## THINGS TO DO
(1) According to the elevation-map post, what format are the tiles in the GLOBE ZIP file?
(2) From the elevation-map post, copy the passage between "The script below" and "main module ...", inclusive.

## SOURCE DOCUMENT
____________
Recently I wanted to create some maps using elevation data and I came across the Global Land One-km Base Elevation (GLOBE) project, which is a 30-arc-second (1-km) gridded, quality-controlled global Digital Elevation Model (DEM). Their dataset is provided as a ZIP file containing a bunch of binary signed 16-bit integer tiles. To create images of the world I needed to load up all the tiles into RAM simultaneously (and then optionally clip them) to save them as a single PNG image.

The script below downloads the ZIP file (if it is missing) and then loops over pairs of elevations. For each elevation pair, such as “0m and 3000m”, it creates an array of the entire world and populates it with the elevation data from the tiles in the ZIP file. This array is then clipped to be between 0m and 3000m before being saved as a PNG image. Finally, the script creates smaller PNG images to allow quicker drawing before it creates the JSON database file that describes the whole folder.


#!/usr/bin/env python3

# Use the proper idiom in the main module ...
# NOTE: See https://docs.python.org/3.11/library/multiprocessing.html#the-spawn-and-forkserver-start-methods
if __name__ == "__main__":
    # Import standard modules ...
    import json
    import os
    import zipfile

    # Import special modules ...
    try:
        import matplotlib
        matplotlib.rcParams.update(
            {
                       "backend" : "Agg",                                       # NOTE: See https://matplotlib.org/stable/gallery/user_interfaces/canvasagg.html
                    "figure.dpi" : 300,
                "figure.figsize" : (9.6, 7.2),                                  # NOTE: See https://github.com/Guymer/misc/blob/main/README.md#matplotlib-figure-sizes
                     "font.size" : 8,
            }
        )
____________
## RECORDS SUPPLIED

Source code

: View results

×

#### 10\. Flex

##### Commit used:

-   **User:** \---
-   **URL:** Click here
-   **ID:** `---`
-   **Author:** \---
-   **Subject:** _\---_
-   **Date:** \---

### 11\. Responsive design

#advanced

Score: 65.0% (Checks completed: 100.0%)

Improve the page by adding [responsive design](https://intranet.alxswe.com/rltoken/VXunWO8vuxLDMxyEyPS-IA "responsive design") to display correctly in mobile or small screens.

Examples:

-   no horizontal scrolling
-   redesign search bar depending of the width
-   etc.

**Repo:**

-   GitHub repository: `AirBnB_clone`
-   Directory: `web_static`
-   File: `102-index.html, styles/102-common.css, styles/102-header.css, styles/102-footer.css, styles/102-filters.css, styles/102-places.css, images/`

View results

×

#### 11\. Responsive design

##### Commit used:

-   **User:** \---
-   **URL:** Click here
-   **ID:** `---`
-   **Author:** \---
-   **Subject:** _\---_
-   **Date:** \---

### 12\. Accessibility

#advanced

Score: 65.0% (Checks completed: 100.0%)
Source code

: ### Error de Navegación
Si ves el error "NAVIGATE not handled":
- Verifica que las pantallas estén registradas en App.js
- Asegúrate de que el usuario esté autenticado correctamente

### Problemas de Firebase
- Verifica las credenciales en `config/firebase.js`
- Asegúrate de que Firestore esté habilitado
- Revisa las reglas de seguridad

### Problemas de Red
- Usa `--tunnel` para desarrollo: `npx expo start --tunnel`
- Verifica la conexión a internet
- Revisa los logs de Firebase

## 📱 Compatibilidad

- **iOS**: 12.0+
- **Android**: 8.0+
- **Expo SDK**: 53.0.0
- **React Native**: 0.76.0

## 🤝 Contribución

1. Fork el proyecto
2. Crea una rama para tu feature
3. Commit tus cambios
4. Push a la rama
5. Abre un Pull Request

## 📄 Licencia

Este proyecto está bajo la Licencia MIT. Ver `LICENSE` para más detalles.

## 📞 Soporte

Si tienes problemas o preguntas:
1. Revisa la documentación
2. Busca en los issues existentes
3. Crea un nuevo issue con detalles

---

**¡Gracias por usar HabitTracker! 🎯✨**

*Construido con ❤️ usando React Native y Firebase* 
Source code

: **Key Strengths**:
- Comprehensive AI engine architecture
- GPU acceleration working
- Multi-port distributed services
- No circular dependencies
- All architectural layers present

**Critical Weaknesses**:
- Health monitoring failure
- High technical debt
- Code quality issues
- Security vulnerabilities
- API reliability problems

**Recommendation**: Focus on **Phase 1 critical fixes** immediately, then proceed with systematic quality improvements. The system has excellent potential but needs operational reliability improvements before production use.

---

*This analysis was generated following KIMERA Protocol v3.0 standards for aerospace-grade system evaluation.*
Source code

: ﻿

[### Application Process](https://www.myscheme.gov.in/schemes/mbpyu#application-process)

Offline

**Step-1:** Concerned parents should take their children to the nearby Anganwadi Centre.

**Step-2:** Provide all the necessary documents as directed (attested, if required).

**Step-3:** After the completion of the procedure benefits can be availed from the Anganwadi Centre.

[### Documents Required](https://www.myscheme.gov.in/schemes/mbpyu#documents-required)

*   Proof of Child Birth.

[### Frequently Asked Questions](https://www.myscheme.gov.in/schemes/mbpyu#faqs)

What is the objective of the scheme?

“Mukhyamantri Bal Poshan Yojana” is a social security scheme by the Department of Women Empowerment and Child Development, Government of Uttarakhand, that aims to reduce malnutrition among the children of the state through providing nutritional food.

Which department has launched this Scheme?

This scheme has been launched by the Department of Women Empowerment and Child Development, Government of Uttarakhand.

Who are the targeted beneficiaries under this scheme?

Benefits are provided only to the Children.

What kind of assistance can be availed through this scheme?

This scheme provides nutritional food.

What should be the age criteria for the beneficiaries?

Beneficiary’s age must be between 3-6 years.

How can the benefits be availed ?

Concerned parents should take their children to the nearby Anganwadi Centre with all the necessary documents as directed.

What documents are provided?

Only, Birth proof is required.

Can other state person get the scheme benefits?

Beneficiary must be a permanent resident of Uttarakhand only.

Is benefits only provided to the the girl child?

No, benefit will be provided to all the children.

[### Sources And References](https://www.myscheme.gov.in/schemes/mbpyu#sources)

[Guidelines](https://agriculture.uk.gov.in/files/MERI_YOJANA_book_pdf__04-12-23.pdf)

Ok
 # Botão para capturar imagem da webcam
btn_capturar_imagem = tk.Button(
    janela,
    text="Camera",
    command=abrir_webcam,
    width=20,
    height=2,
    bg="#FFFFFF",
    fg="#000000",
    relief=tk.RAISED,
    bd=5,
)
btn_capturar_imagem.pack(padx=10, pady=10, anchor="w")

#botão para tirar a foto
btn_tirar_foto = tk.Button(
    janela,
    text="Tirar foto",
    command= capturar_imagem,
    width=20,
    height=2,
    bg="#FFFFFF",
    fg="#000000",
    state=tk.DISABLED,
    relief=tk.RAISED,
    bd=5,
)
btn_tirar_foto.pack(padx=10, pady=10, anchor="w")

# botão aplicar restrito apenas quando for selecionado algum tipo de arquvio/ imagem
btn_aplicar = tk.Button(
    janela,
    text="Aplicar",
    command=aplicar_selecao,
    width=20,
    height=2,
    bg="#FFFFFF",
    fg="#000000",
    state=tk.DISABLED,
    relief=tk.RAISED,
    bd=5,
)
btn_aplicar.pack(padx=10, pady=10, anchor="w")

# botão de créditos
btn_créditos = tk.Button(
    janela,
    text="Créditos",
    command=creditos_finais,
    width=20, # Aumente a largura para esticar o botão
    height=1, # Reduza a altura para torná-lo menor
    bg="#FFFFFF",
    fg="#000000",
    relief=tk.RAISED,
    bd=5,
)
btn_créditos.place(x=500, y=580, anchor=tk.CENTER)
____________
## ANSWERS TO EACH TASK
(1) Binary signed 16-bit integer tiles.

(2)
The script below downloads the ZIP file (if it is missing) and then loops over pairs of elevations. For each elevation pair, such as “0m and 3000m”, it creates an array of the entire world and populates it with the elevation data from the tiles in the ZIP file. This array is then clipped to be between 0m and 3000m before being saved as a PNG image. Finally, the script creates smaller PNG images to allow quicker drawing before it creates the JSON database file that describes the whole folder.


#!/usr/bin/env python3

# Use the proper idiom in the main module ...